===== Fragmento del texto =====

Porque a mi entender, el gran aporte de ese grupo de artistas —que excede el elenco agrupado en torno a la etiqueta “Habana Abierta” con que intentaron promocionarlo las disqueras españolas— ha sido el de retomar la visión más esencial y creativa de la música cubana. Me recuerdan el caso de otro artista imperfectamente valorado en la historia de la música nacional y universal: Arsenio Rodríguez. Pese al empeño del Ciego Maravilloso por atribuirse el mambo, o por introducir ritmos con poca suerte comercial como el capetillo y el quindembo, el impulso gigantesco que le dio a la música cubana no consistió en patentar un nuevo género. El gran aporte de Arsenio fue el de sacar al son de su estado cuasi folklórico para igualarlo en complejidad a las grandes músicas del momento y crear un aparato —el conjunto— capaz de llevar a cabo las más importantes revoluciones posteriores de la música afrocubana y afrolatina, incluida la aparición de la llamada salsa. Otro tanto podría decirse del fílin que, más que género nuevo fue manera novedosa de interpretar géneros preexistentes, introdujo complejidades armónicas en la música popular cubana que la mantuvieron en la competencia con las otras grandes músicas del mundo.

===== Material proporcionado =====

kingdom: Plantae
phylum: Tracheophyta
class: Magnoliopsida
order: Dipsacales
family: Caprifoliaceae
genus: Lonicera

=====

» Tareas
a - Según el fragmento sobre la música cubana, ¿qué ritmos con poca suerte comercial intentó introducir Arsenio Rodríguez?
b - Prolonga el fragmento sobre la música cubana con un párrafo que siga a su última oración.

» Resultados por tarea
a - El capetillo y el quindembo.

b -
Para entender la gran novedad que supuso la irrupción de estos músicos desde la segunda mitad de la década de los ochenta del siglo pasado hay que entender en qué estado se encontraba la música cubana por entonces. Días en que, si se compara con la maravillosa eclosión de los años cincuenta, no podría catalogarse de otro modo que de lamentable. Ya el estremecimiento provocado por Óscar D’León en los escenarios cubanos en 1983 dejó a los músicos locales preguntándose qué habían estado haciendo hasta entonces y, sobre todo, qué deberían hacer en lo adelante. Pero la parálisis nacional iba más allá de la música bailable y la preocupación sobre qué nuevo género inventarse. Lo crucial era reimaginar el modo de entender la música en aquellos tiempos.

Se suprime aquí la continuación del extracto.